Other highlights from Cheim’s collection set to appear in Sotheby’s sales this autumn are an untitled Mitchell painting from 1960 expected to sell for between $3.5m and $4.5m, a 1990 cast of a sculpture from Louise Bourgeois’s Personages series (est $1.8m-$2.5m) and the 1972 Neel portrait Jackie Curtis as a Boy (est $1.5m-$2.5m), which was included in the retrospective organized by the Metropolitan Museum of Art, the Guggenheim Bilbao and the Fine Arts Museums of San Francisco in 2021.
A Jean-Michel Basquiat work on paper titled No Hay Crimen © (1983) could also bring as much as $1.8m in November. (Cheim curated the first survey of Basquiat’s works on paper, according to Sotheby’s.) An untitled 1970 sculpture by Lynda Benglis will mark the artist’s debut in an evening auction, with the work anticipated to sell for between $200,000 and $300,000.

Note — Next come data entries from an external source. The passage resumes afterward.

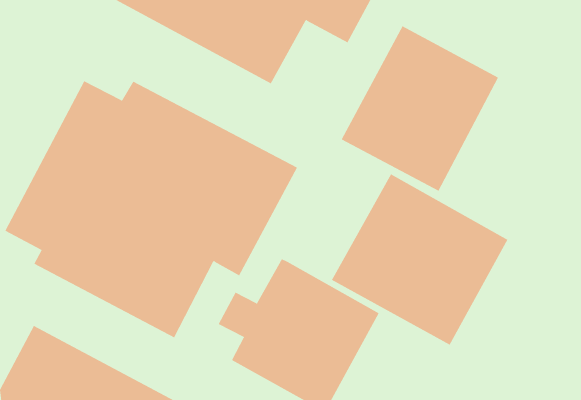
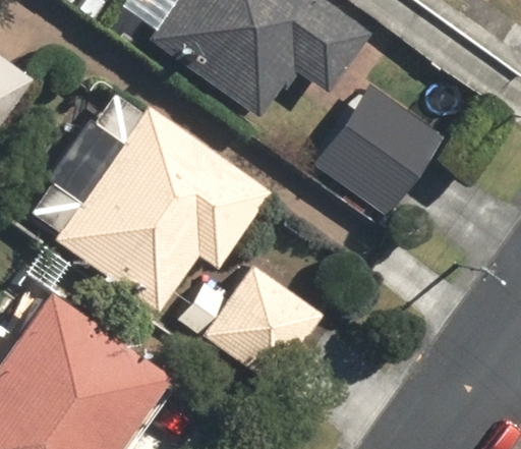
building: [331,174,508,345] -> none

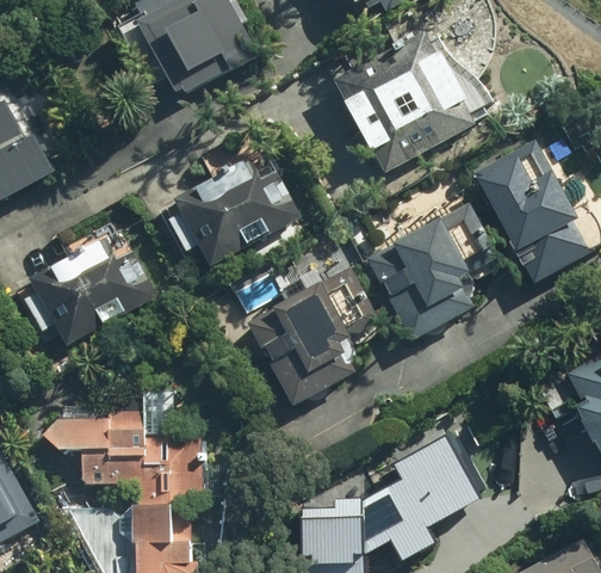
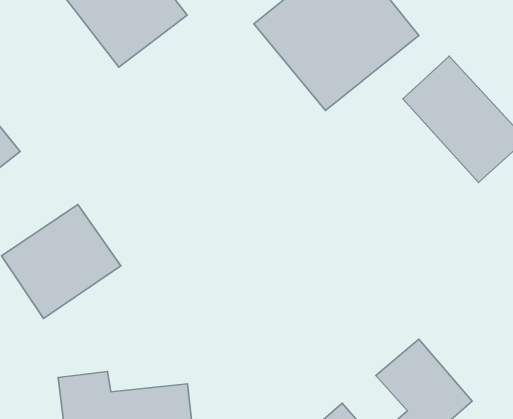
building: [173,149,303,271] -> none
building: [363,197,500,340] -> none
building: [247,265,372,405] -> none

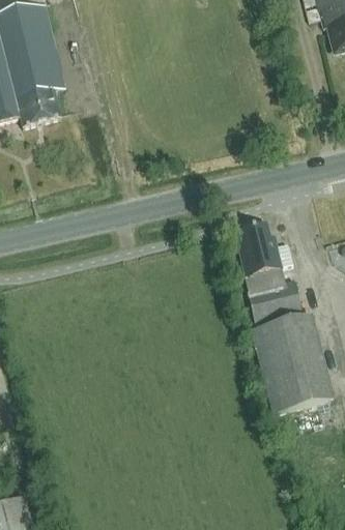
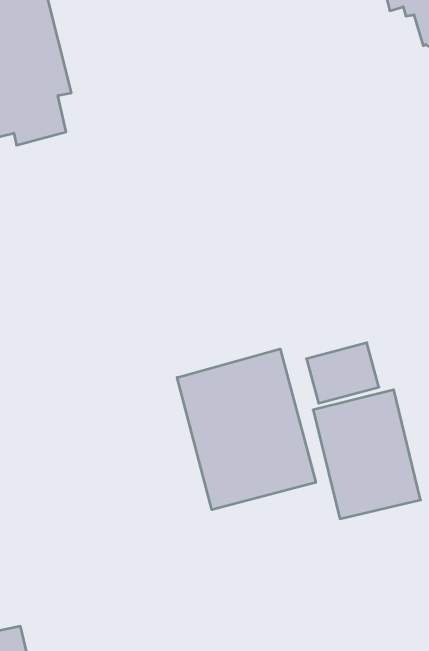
building: [237,225,292,286] -> none
building: none -> [177,349,316,510]

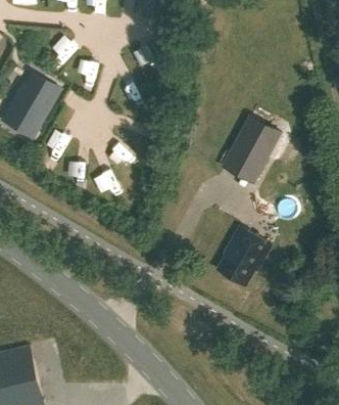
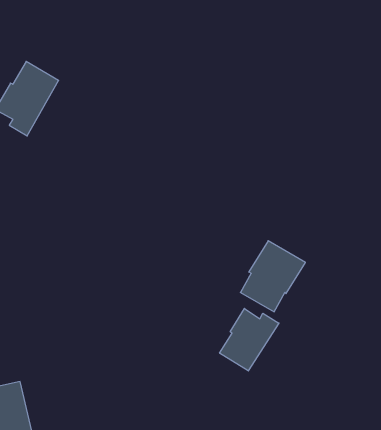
building: [223,117,280,183] -> none
building: none -> [220,308,279,371]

Cheim & Read’s co-founders announced in the summer of 2018 that they would shutter their eponymous space on West 25th Street at year’s end to relocate uptown and transition into private practice. However, the gallery’s public exhibition program reopened at the same address in September 2019 and has continued uninterrupted (save for the Covid lockdown) since that time. The gallery’s next exhibition as of publication time, a solo by Sean Scully, was scheduled to open September 26.